((

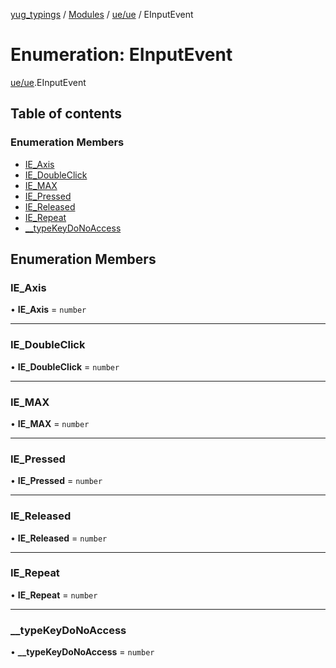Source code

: [yug_typings](../README.md) / [Modules](../modules.md) / [ue/ue](../modules/ue_ue.md) / EInputEvent

# Enumeration: EInputEvent

[ue/ue](../modules/ue_ue.md).EInputEvent

## Table of contents

### Enumeration Members

- [IE\_Axis](ue_ue.EInputEvent.md#ie_axis)
- [IE\_DoubleClick](ue_ue.EInputEvent.md#ie_doubleclick)
- [IE\_MAX](ue_ue.EInputEvent.md#ie_max)
- [IE\_Pressed](ue_ue.EInputEvent.md#ie_pressed)
- [IE\_Released](ue_ue.EInputEvent.md#ie_released)
- [IE\_Repeat](ue_ue.EInputEvent.md#ie_repeat)
- [\_\_typeKeyDoNoAccess](ue_ue.EInputEvent.md#__typekeydonoaccess)

## Enumeration Members

### IE\_Axis

• **IE\_Axis** = `number`

___

### IE\_DoubleClick

• **IE\_DoubleClick** = `number`

___

### IE\_MAX

• **IE\_MAX** = `number`

___

### IE\_Pressed

• **IE\_Pressed** = `number`

___

### IE\_Released

• **IE\_Released** = `number`

___

### IE\_Repeat

• **IE\_Repeat** = `number`

___

### \_\_typeKeyDoNoAccess

• **\_\_typeKeyDoNoAccess** = `number`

))

WHAT THE TASK ASKS:
Leaving the images out, retype all the material above exactly.

REPLY:
Source code

: [yug_typings](../README.md) / [Modules](../modules.md) / [ue/ue](../modules/ue_ue.md) / EInputEvent

# Enumeration: EInputEvent

[ue/ue](../modules/ue_ue.md).EInputEvent

## Table of contents

### Enumeration Members

- [IE\_Axis](ue_ue.EInputEvent.md#ie_axis)
- [IE\_DoubleClick](ue_ue.EInputEvent.md#ie_doubleclick)
- [IE\_MAX](ue_ue.EInputEvent.md#ie_max)
- [IE\_Pressed](ue_ue.EInputEvent.md#ie_pressed)
- [IE\_Released](ue_ue.EInputEvent.md#ie_released)
- [IE\_Repeat](ue_ue.EInputEvent.md#ie_repeat)
- [\_\_typeKeyDoNoAccess](ue_ue.EInputEvent.md#__typekeydonoaccess)

## Enumeration Members

### IE\_Axis

• **IE\_Axis** = `number`

___

### IE\_DoubleClick

• **IE\_DoubleClick** = `number`

___

### IE\_MAX

• **IE\_MAX** = `number`

___

### IE\_Pressed

• **IE\_Pressed** = `number`

___

### IE\_Released

• **IE\_Released** = `number`

___

### IE\_Repeat

• **IE\_Repeat** = `number`

___

### \_\_typeKeyDoNoAccess

• **\_\_typeKeyDoNoAccess** = `number`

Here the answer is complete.